Julia Child grew up in Pasadena, California, eating traditional New England food prepared by the family maid. Her father was of Irish descent. She attended Polytechnic School from fourth grade to ninth grade and then The Branson School in Ross, California. After graduating in 1934 from Smith College—where at 6 feet, 2 inches tall she played basketball—with a Bachelor of Arts degree in history, she moved to New York City and worked as a copywriter for the advertising department of upscale home-furnishing firm W. & J. Sloane. After returning to California in 1937, shortly before her mother died, she spent four years at home, writing for local publications and briefly working in advertising again.

Being civic-minded, she volunteered with the American Red Cross and, after the bombing of Pearl Harbor in 1941, joined the Office of Strategic Services (OSS) after being turned down by the United States Navy for being too tall. (The OSS was broken up by President Truman in September of 1945, eventually to be replaced by the Central Intelligence Agency). She began her OSS career at its headquarters in Washington, working directly for General William J. Donovan, the leader of OSS. Working as a research assistant in the Secret Intelligence division, Julia typed up thousands of names on white note cards used to keep track of enemy officers.

When it was first published in 1961 by Alfred A. Knopf, the 734-page Mastering the Art of French Cooking was a best-seller and received critical acclaim that derived in part from the American interest in French culture in the early 1960s. Lauded for its helpful illustrations, precise attention to detail, and for making fine cuisine accessible to the masses, the book is still in print and is considered a seminal culinary work. Following this success, Child wrote magazine articles and a regular column for The Boston Globe newspaper.

A 1962 appearance on a book review show on the National Educational Television (NET) station of Boston, WGBH led to the inception of her television cooking show after viewers enjoyed her demonstration of how to cook an omelette. The French Chef debuted February 11, 1963 on WGBH and was immediately successful. The show ran nationally for ten years and won Peabody and Emmy Awards, including the very first Emmy award for an Educational program. Though she was not the first television cook, Child was the most widely seen. Her primary “competitor” for viewers was Britain’s The Galloping Gourmet, another successful cooking show of the time.

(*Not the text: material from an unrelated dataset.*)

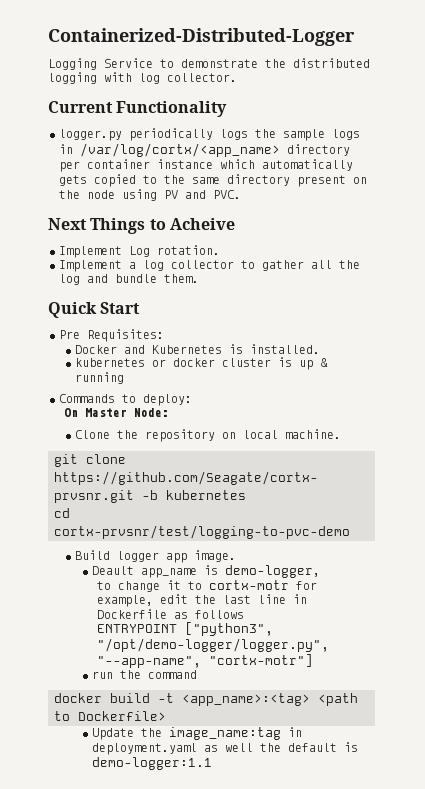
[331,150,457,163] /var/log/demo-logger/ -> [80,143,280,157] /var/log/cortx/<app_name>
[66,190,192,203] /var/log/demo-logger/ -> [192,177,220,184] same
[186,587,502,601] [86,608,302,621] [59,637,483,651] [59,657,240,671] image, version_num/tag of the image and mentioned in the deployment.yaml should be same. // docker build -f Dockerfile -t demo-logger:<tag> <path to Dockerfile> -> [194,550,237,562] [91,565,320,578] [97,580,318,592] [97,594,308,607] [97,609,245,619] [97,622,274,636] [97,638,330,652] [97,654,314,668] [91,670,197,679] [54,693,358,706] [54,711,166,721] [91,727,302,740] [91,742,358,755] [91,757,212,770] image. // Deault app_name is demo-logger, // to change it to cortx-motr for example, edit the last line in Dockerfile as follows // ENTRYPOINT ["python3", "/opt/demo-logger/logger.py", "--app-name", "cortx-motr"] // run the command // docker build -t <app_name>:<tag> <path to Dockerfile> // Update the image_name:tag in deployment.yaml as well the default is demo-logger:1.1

In 2001, she moved to a retirement community in Santa Barbara, California, donating her house and office to Smith College. She donated her kitchen, which her husband designed with high counters to accommodate her diminished but still formidable height, and which served as the set for three of her television series, to the Smithsonian National Museum of American History, where it is now on display in Washington, D.C.

She received the French Legion of Honor in 2000 and the US Presidential Medal of Freedom in 2003. Child also received honorary doctorates from Harvard University, her alma mater Smith College, and several other universities.

Her husband, Paul, who was ten years older, died in 1994 after living in a nursing home for five years following a series of strokes in 1989. On August 13, 2004, Child died of kidney failure at her assisted-living home in Montecito. Her final meal was French onion soup.